The power method

The Power Method using MPI on a simulated ring

Implement the row-partitioned power method from the lecture on network topologies. To simplify the implementation you can assume the following (although your program should work in the general case with small changes). Let ß be the block size.

You can assume that all the blocks are of the same size. Pick #p and ß and set n = #p · ß (then #p will always divide n). Start with #p = 2 and ß something small (< 5, say).
You may assume that A = diag(1, 2, 3, ..., n). This means that you can store A_p in a vector of length ß. The matrix-vector multiply is just one loop. The eigenvalues are 1, 2, .., n so the eigenvector you are looking for should have its first n-1 elements zero and the last element nonzero. You may not use the fact that A is diagonal in any other way, so each process should get the full-length vector each time for example. One should not have to change the Send/Receive part to handle a non-diagonal matrix.
Choose a random vector consisting of ones, (1, 1, 1, ..., 1)^T. This simplifies debugging since you always start with the same vector. It is easy to write a (non-parallel) Matlabprogram producing the correct results (so you can compare).
You do not have to implement a termination criterion (just run 10 steps, for example) or compute the eigenvalue.
I have not shown you how to send a package consisting of several pieces (e.g. [p, µ_p, x_p] as one package) so you can send several messages instead. If you do want to send one message you can have a look at the Pack / Unpack-routines. This is fairly complicated, it is much easier to do the same thing yourself, i.e. pack everything in a temporary array and send it, then unpack at the receiving end. Have a look at this Fortran program (Fortran 77).
Do not forget that the processors are numbered from 0 to #p-1 in MPI. In the lecture we numbered them from 1.
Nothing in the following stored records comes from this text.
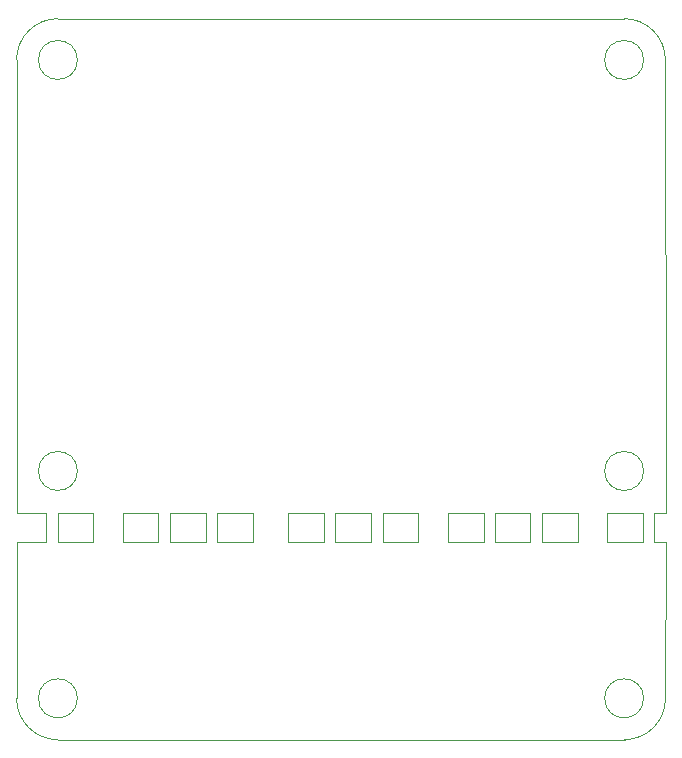
<source format=gbr>
%TF.GenerationSoftware,KiCad,Pcbnew,9.0.5*%
%TF.CreationDate,2026-02-28T09:23:41-08:00*%
%TF.ProjectId,Hi_board_bbc1,48695f62-6f61-4726-945f-626263312e6b,rev?*%
%TF.SameCoordinates,Original*%
%TF.FileFunction,Profile,NP*%
%FSLAX46Y46*%
G04 Gerber Fmt 4.6, Leading zero omitted, Abs format (unit mm)*
G04 Created by KiCad (PCBNEW 9.0.5) date 2026-02-28 09:23:41*
%MOMM*%
%LPD*%
G01*
G04 APERTURE LIST*
%TA.AperFunction,Profile*%
%ADD10C,0.050000*%
%TD*%
%TA.AperFunction,Profile*%
%ADD11C,0.100000*%
%TD*%
G04 APERTURE END LIST*
D10*
X168450000Y-134850000D02*
X168450000Y-129200000D01*
D11*
X166590000Y-131300000D02*
G75*
G02*
X163290000Y-131300000I-1650000J0D01*
G01*
X163290000Y-131300000D02*
G75*
G02*
X166590000Y-131300000I1650000J0D01*
G01*
X118650000Y-131300000D02*
G75*
G02*
X115350000Y-131300000I-1650000J0D01*
G01*
X115350000Y-131300000D02*
G75*
G02*
X118650000Y-131300000I1650000J0D01*
G01*
D10*
X150050000Y-134850000D02*
X153050000Y-134850000D01*
X153050000Y-137350000D01*
X150050000Y-137350000D01*
X150050000Y-134850000D01*
X167500000Y-137350000D02*
X168450000Y-137350000D01*
X136500000Y-134850000D02*
X139500000Y-134850000D01*
X139500000Y-137350000D01*
X136500000Y-137350000D01*
X136500000Y-134850000D01*
X158000000Y-134850000D02*
X161000000Y-134850000D01*
X161000000Y-137350000D01*
X158000000Y-137350000D01*
X158000000Y-134850000D01*
X154000000Y-134850000D02*
X157000000Y-134850000D01*
X157000000Y-137350000D01*
X154000000Y-137350000D01*
X154000000Y-134850000D01*
X140500000Y-134850000D02*
X143500000Y-134850000D01*
X143500000Y-137350000D01*
X140500000Y-137350000D01*
X140500000Y-134850000D01*
X122500000Y-134850000D02*
X125500000Y-134850000D01*
X125500000Y-137350000D01*
X122500000Y-137350000D01*
X122500000Y-134850000D01*
X113500000Y-137350000D02*
X116000000Y-137350000D01*
X167500000Y-134850000D02*
X167500000Y-137350000D01*
X144500000Y-134850000D02*
X147500000Y-134850000D01*
X147500000Y-137350000D01*
X144500000Y-137350000D01*
X144500000Y-134850000D01*
X117000000Y-134850000D02*
X120000000Y-134850000D01*
X120000000Y-137350000D01*
X117000000Y-137350000D01*
X117000000Y-134850000D01*
X163500000Y-134850000D02*
X166500000Y-134850000D01*
X166500000Y-137350000D01*
X163500000Y-137350000D01*
X163500000Y-134850000D01*
X116000000Y-134850000D02*
X113500000Y-134850000D01*
X126500000Y-134850000D02*
X129500000Y-134850000D01*
X129500000Y-137350000D01*
X126500000Y-137350000D01*
X126500000Y-134850000D01*
X130500000Y-134850000D02*
X133500000Y-134850000D01*
X133500000Y-137350000D01*
X130500000Y-137350000D01*
X130500000Y-134850000D01*
X116000000Y-137350000D02*
X116000000Y-134850000D01*
X168450000Y-134850000D02*
X167500000Y-134850000D01*
D11*
X118650000Y-96500000D02*
G75*
G02*
X115350000Y-96500000I-1650000J0D01*
G01*
X115350000Y-96500000D02*
G75*
G02*
X118650000Y-96500000I1650000J0D01*
G01*
D10*
X117000000Y-93000000D02*
X164940000Y-93000000D01*
X113500000Y-134850000D02*
X113500000Y-96500000D01*
X168440000Y-150550000D02*
G75*
G02*
X164990252Y-154050000I-3474900J-25100D01*
G01*
X168450765Y-137350000D02*
X168440000Y-150550000D01*
X164940000Y-93000000D02*
G75*
G02*
X168440000Y-96500000I0J-3500000D01*
G01*
D11*
X166590000Y-96500000D02*
G75*
G02*
X163290000Y-96500000I-1650000J0D01*
G01*
X163290000Y-96500000D02*
G75*
G02*
X166590000Y-96500000I1650000J0D01*
G01*
D10*
X113500000Y-137350000D02*
X113500000Y-150550000D01*
X113500000Y-96499909D02*
G75*
G02*
X117000000Y-93000000I3500000J-91D01*
G01*
D11*
X118650000Y-150550000D02*
G75*
G02*
X115350000Y-150550000I-1650000J0D01*
G01*
X115350000Y-150550000D02*
G75*
G02*
X118650000Y-150550000I1650000J0D01*
G01*
X166590000Y-150550000D02*
G75*
G02*
X163290000Y-150550000I-1650000J0D01*
G01*
X163290000Y-150550000D02*
G75*
G02*
X166590000Y-150550000I1650000J0D01*
G01*
D10*
X165000000Y-154050000D02*
X117000000Y-154050000D01*
X117000000Y-154050000D02*
G75*
G02*
X113500000Y-150550000I0J3500000D01*
G01*
X168450000Y-129200000D02*
X168440000Y-96500000D01*
M02*

</source>
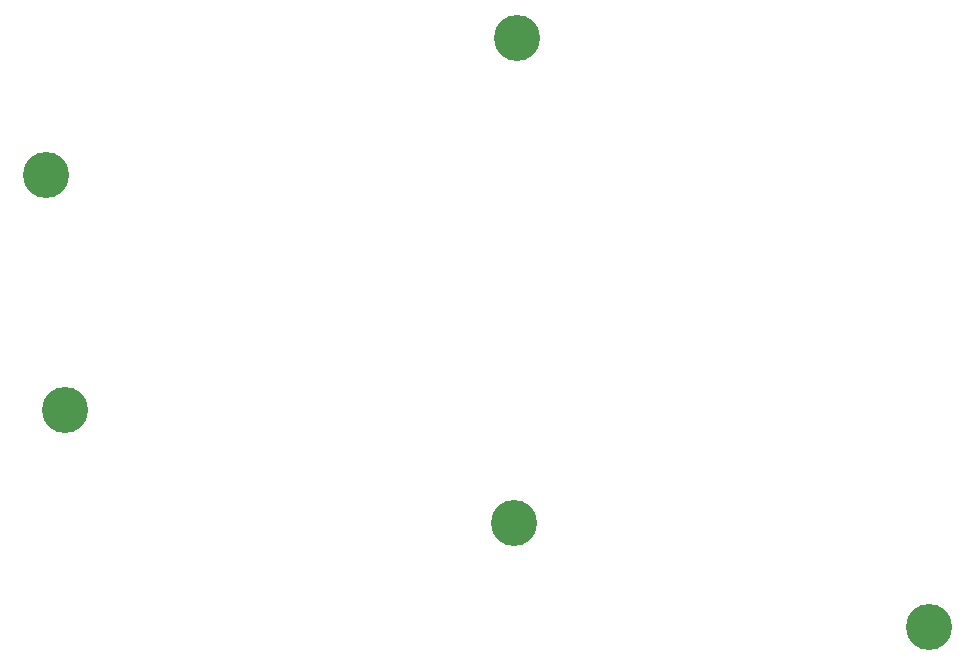
<source format=gbr>
%TF.GenerationSoftware,KiCad,Pcbnew,7.0.8*%
%TF.CreationDate,2023-11-06T14:20:59+01:00*%
%TF.ProjectId,bottom_choc,626f7474-6f6d-45f6-9368-6f632e6b6963,v1.0.0*%
%TF.SameCoordinates,Original*%
%TF.FileFunction,Soldermask,Top*%
%TF.FilePolarity,Negative*%
%FSLAX46Y46*%
G04 Gerber Fmt 4.6, Leading zero omitted, Abs format (unit mm)*
G04 Created by KiCad (PCBNEW 7.0.8) date 2023-11-06 14:20:59*
%MOMM*%
%LPD*%
G01*
G04 APERTURE LIST*
%ADD10C,3.900000*%
G04 APERTURE END LIST*
D10*
%TO.C,H1*%
X184910696Y-116851539D03*
%TD*%
%TO.C,H2*%
X186479065Y-136779562D03*
%TD*%
%TO.C,H3*%
X224735308Y-105294655D03*
%TD*%
%TO.C,H4*%
X224477561Y-146288789D03*
%TD*%
%TO.C,H5*%
X259645388Y-155143245D03*
%TD*%
M02*

</source>
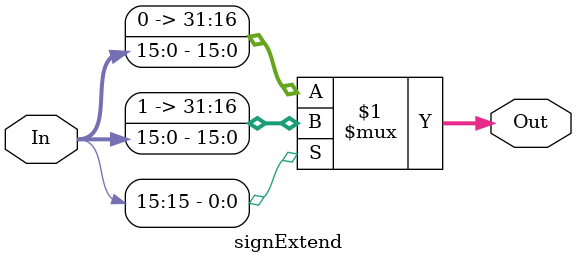
<source format=v>
`timescale 1ns / 1ps
module signExtend(In,Out
    );
	input [15:0] In;
	output [31:0] Out;
	assign Out = In[15]?{16'b1111111111111111,In}:{16'b0,In};

endmodule

</source>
Here are a few things your program must do:

It may only use the following four arrays (vectors): A and t of length ß, µ (to store the mu-values) of length #p and x of length n. You may have different names of course and have an arbitrary number of scalar variables. There are different ways to implement the communication. You can use a buffer for the Send/Receive-routines as well.
It must simulate a ring topology. You may not use routines which are based on some form of broadcast (I want you to practice on point to point communication). So processor p may only communicate with the processors with rank prev (say) and next. Since the identities (ranks) of the processors are 0, 1, ..., #p - 1 your program can easily compute prev and next given p and #p. (Note: since we have a ring, if p = 0 then prev = #p-1, next=p+1 for example and if p=#p-1 then prev = p-1, next = 0).

Fortran or C is OK.

Hint 1

Hint 2

If you implement the routine using the standard MPI_Send / MPI_Recv you may get problems. Why? One way to avoid the problems is to use MPI_Sendrecv.